# **Collecting Job Data Using APIs**


## The Dataset

In this part, I demonstrate the concept of using an API to perform the ETL process for the dataset, which will be used in the following parts of the project. The dataset used in this part comes from the following source: [Jobs on Naukri.com](https://www.kaggle.com/promptcloud/jobs-on-naukricom) under a **Public Domain license**.


In [None]:
import requests # you need this module to make an API call
import pandas as pd

In [None]:
api_url = "http://api.open-notify.org/astros.json" # this url gives use the astronaut data

In [None]:
response = requests.get(api_url) # Call the API using the get method and store the
                                # output of the API call in a variable called response.

In [None]:
if response.ok:             # if all is well() no errors, no network timeouts)
    data = response.json()  # store the result in json format in a variable called data
                            # the variable data is of type dictionary.

In [None]:
print(data)   # print the data just to check the output or for debugging

{'message': 'success', 'people': [{'name': 'Jasmin Moghbeli', 'craft': 'ISS'}, {'name': 'Andreas Mogensen', 'craft': 'ISS'}, {'name': 'Satoshi Furukawa', 'craft': 'ISS'}, {'name': 'Konstantin Borisov', 'craft': 'ISS'}, {'name': 'Oleg Kononenko', 'craft': 'ISS'}, {'name': 'Nikolai Chub', 'craft': 'ISS'}, {'name': "Loral O'Hara", 'craft': 'ISS'}], 'number': 7}


Print the number of astronauts currently on ISS.


In [None]:
print(data.get('number'))

7


Print the names of the astronauts currently on ISS.


In [None]:
astronauts = data.get('people')
print("There are {} astronauts on ISS".format(len(astronauts)))
print("And their names are :")
for astronaut in astronauts:
    print(astronaut.get('name'))

There are 7 astronauts on ISS
And their names are :
Jasmin Moghbeli
Andreas Mogensen
Satoshi Furukawa
Konstantin Borisov
Oleg Kononenko
Nikolai Chub
Loral O'Hara


In [None]:
#Import required libraries
import pandas as pd
import json


## Function counts the number of job




The following function counts the number of job listings related to a specific technology from a JSON dataset obtained from an API. It takes the technology as input, searches for job listings containing that technology as a key skill, and returns the count.
= = = = =
ABOUT THIS TASK =>
Extract, word for word, the part of the API notebook that opens with the words containing "The following function" and closes with "returns the count.". The items that come next have nothing to do with the API notebook.

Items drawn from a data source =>
= = = = =
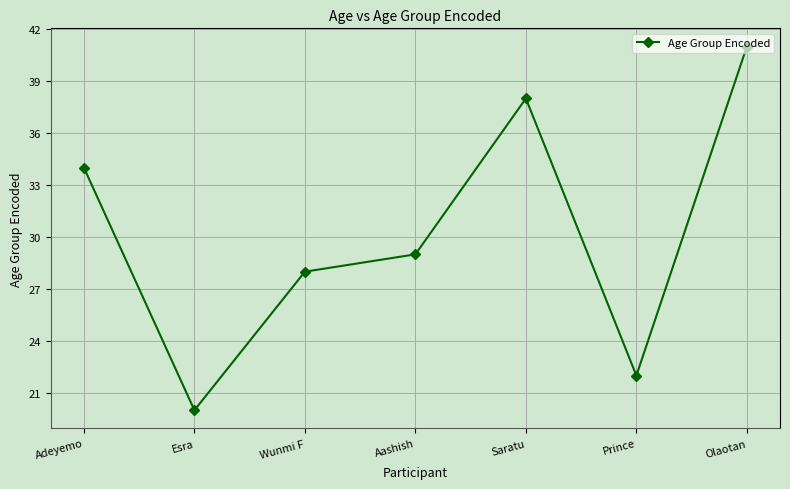

How many lines are shown in the chart?

1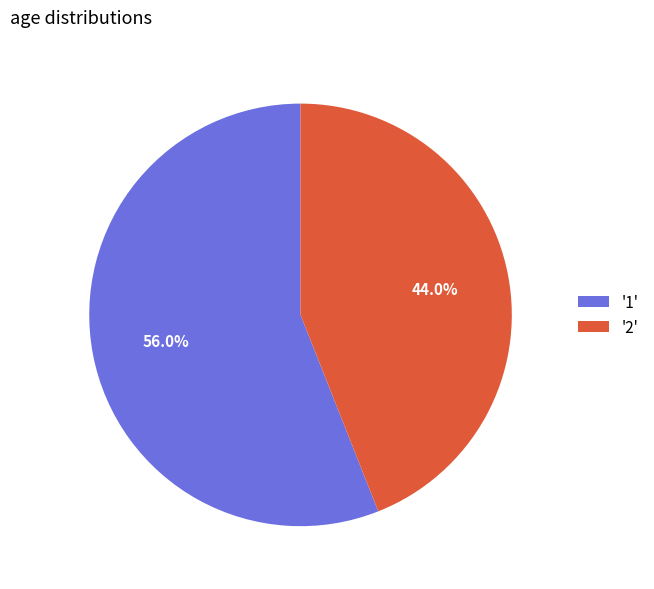

Count the number of slices in the pie.

2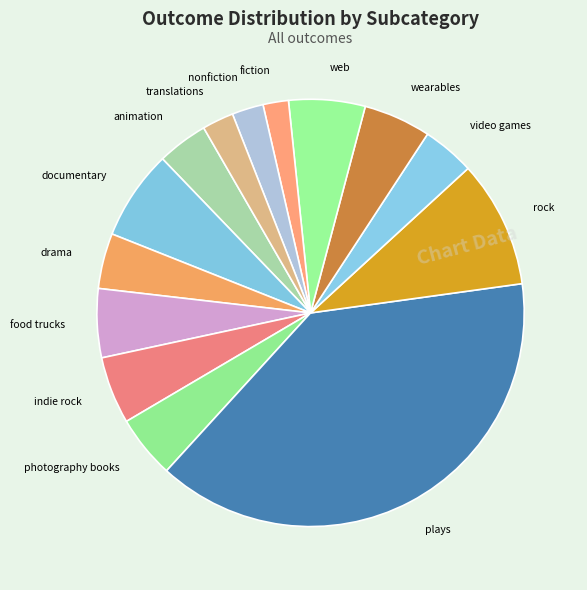

Which slice is the largest?

plays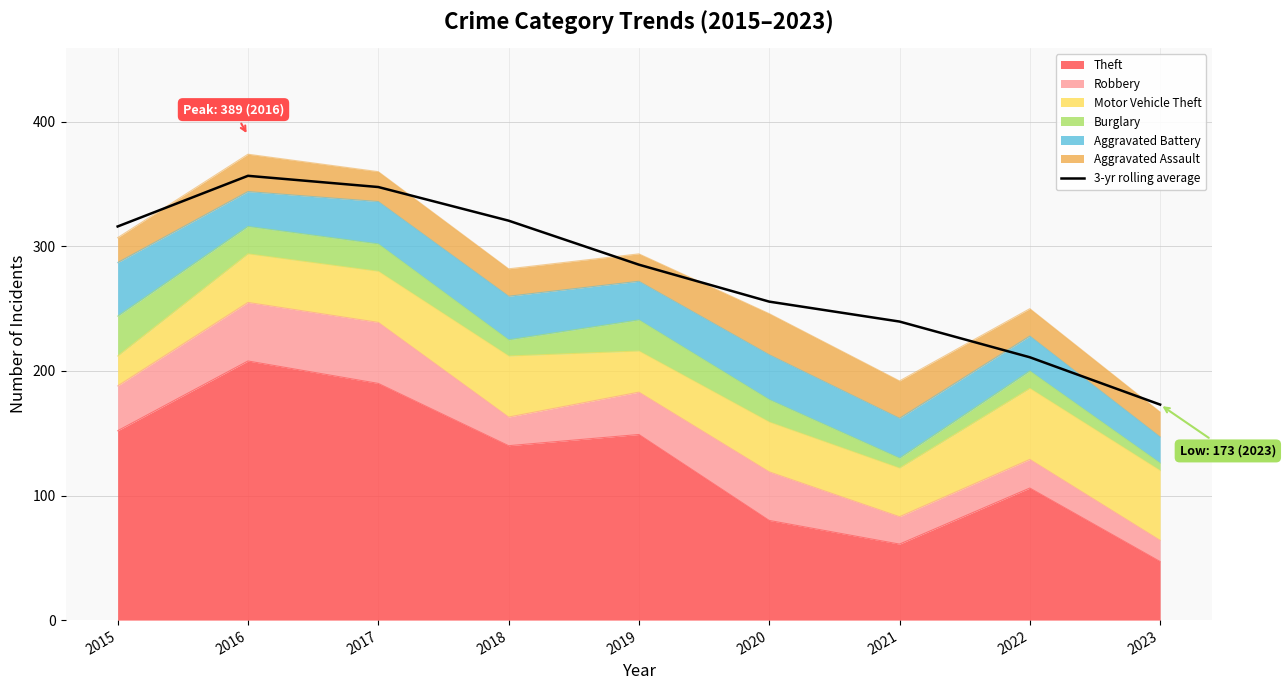

The value at 2015 is 316.0. True or false?

True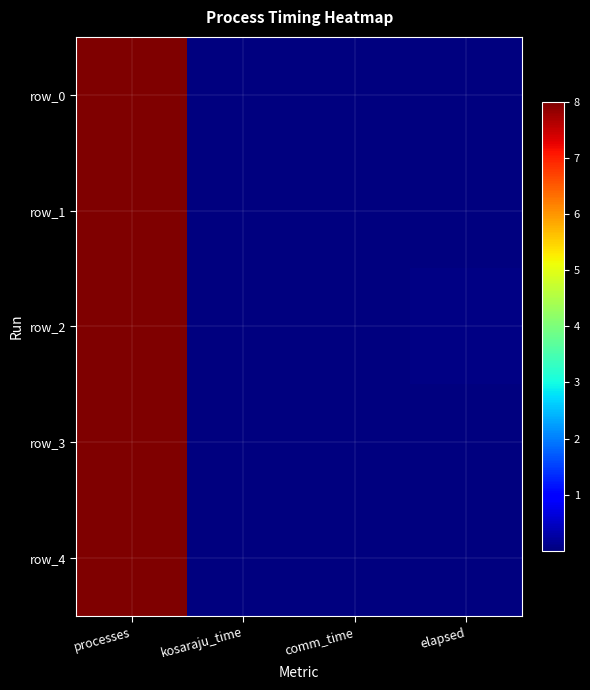

Reading left to right, list all the values displayed in this chart.

row_0: 8.0	0.0	0.0	0.0
row_1: 8.0	0.0	0.0	0.0
row_2: 8.0	0.0	0.0	0.0
row_3: 8.0	0.0	0.0	0.0
row_4: 8.0	0.0	0.0	0.0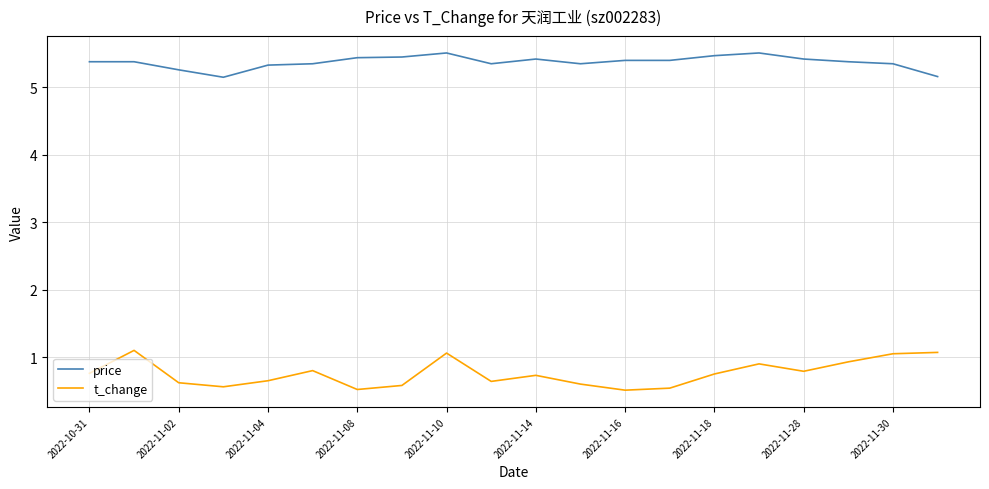

True or false: t_change and price intersect in this chart.

False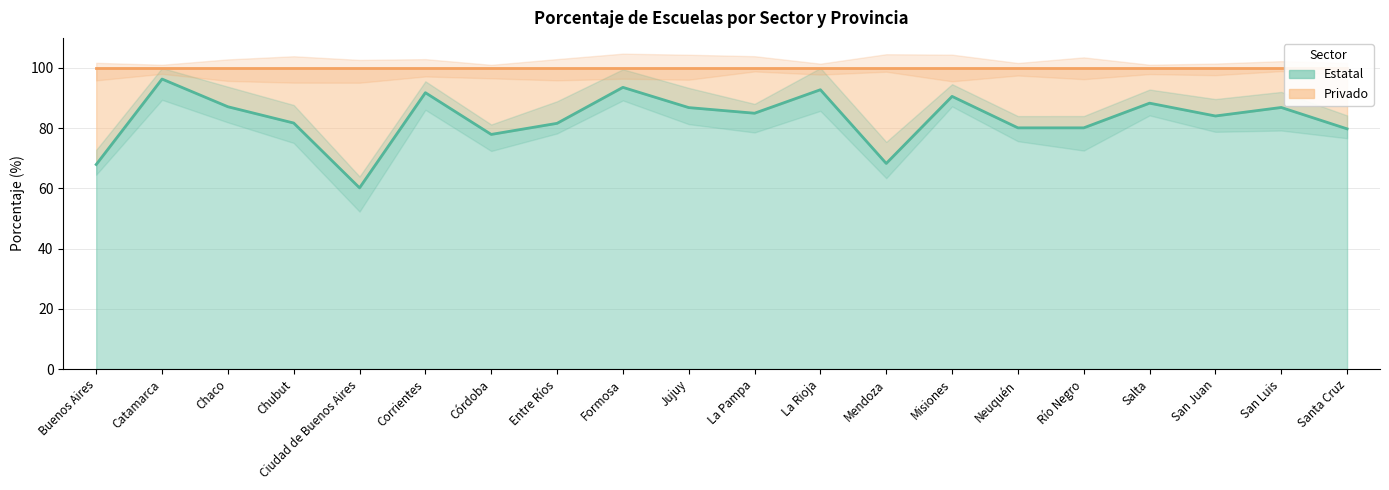

List the labels in order of value, largest first.

Catamarca, Formosa, La Rioja, Corrientes, Misiones, Salta, Chaco, San Luis, Jujuy, La Pampa, San Juan, Chubut, Entre Ríos, Neuquén, Río Negro, Santa Cruz, Córdoba, Mendoza, Buenos Aires, Ciudad de Buenos Aires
= = = = =
SOLUTION TO THIS EXERCISE =>
The following function counts the number of job listings related to a specific technology from a JSON dataset obtained from an API. It takes the technology as input, searches for job listings containing that technology as a key skill, and returns the count.